N-acetyltransferase 80 (also known as NAT6 or FUS2) is a protein that in humans is encoded by the NAA80 gene. It acetylates the N-terminus of mature actin.

== Function ==

This gene encodes a member of the N-acetyltransferase family. N-acetyltransferases modify proteins by transferring acetyl groups from acetyl-CoA to the N-termini of protein substrates. The encoded protein is a cytoplasmic N-acetyltransferase with a substrate specificity for N-termini that are enriched for acidic residues. This gene is located in the tumor suppressor gene region on chromosome 3p21.3, and the encoded protein may play a role in cancer. Alternatively spliced transcript variants encoding multiple isoforms have been observed. This gene overlaps and is on the same strand as hyaluronoglucosaminidase 3, and some transcripts of each gene share a portion of the first exon. [provided by RefSeq, Jan 2011].
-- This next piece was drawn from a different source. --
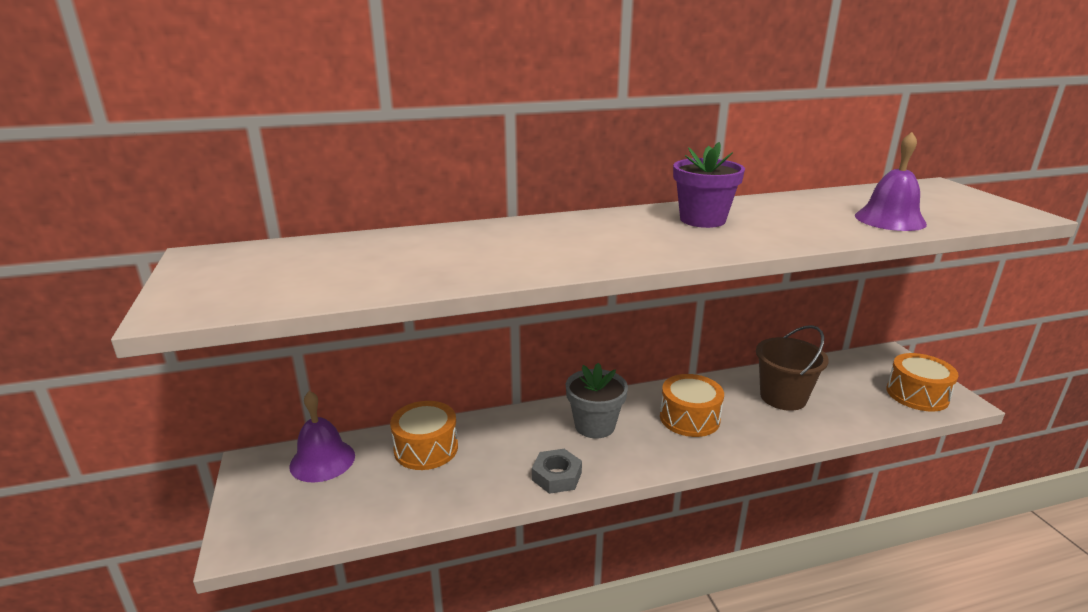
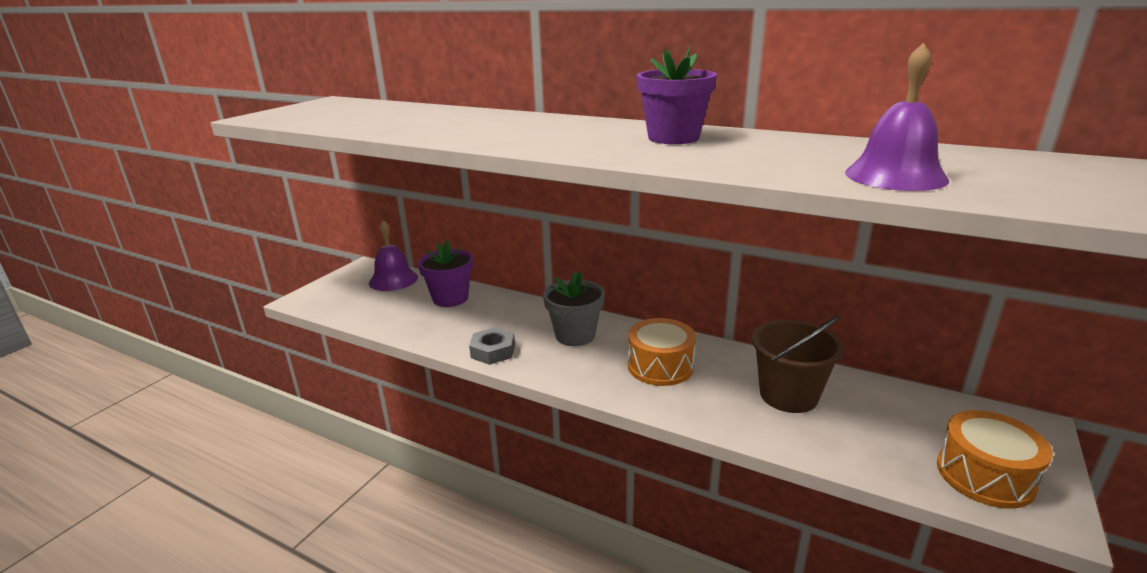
camera: 45 degrees right, 0 degrees up
orange drum [390,401,458,470] -> purple flower pot [418,240,473,307]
Naa80 acetylates the N-terminus of mature actin. This N-terminal acetylation affects the rates of actin filament depolymerization and elongation, and the overall morphology of the cell.

== Structure ==

Naa80 is a member of the GNAT family of acetyltransferases. It has an overall fold similar to the other N-terminal acetyltransferases, but has a more open, basic active site to accommodate the acidic N-terminus of actin. Naa80 can acetylate peptides with different N-terminal residues, but the presence of acidic residues in positions 2 and 3 is important for substrate specificity. Most Naa80 orthologs have an extended polyproline loop which may be important for actin binding through profilin.

== Clinical Significance ==
Naa80 is thought to be involved in the function of the inner ear, brain and muscle, as individuals of one single family with bi-allelic mutations in NAA80 show sensorineural hearing loss, developmental delay, muscle weakness and craniofacial dysmorphisms.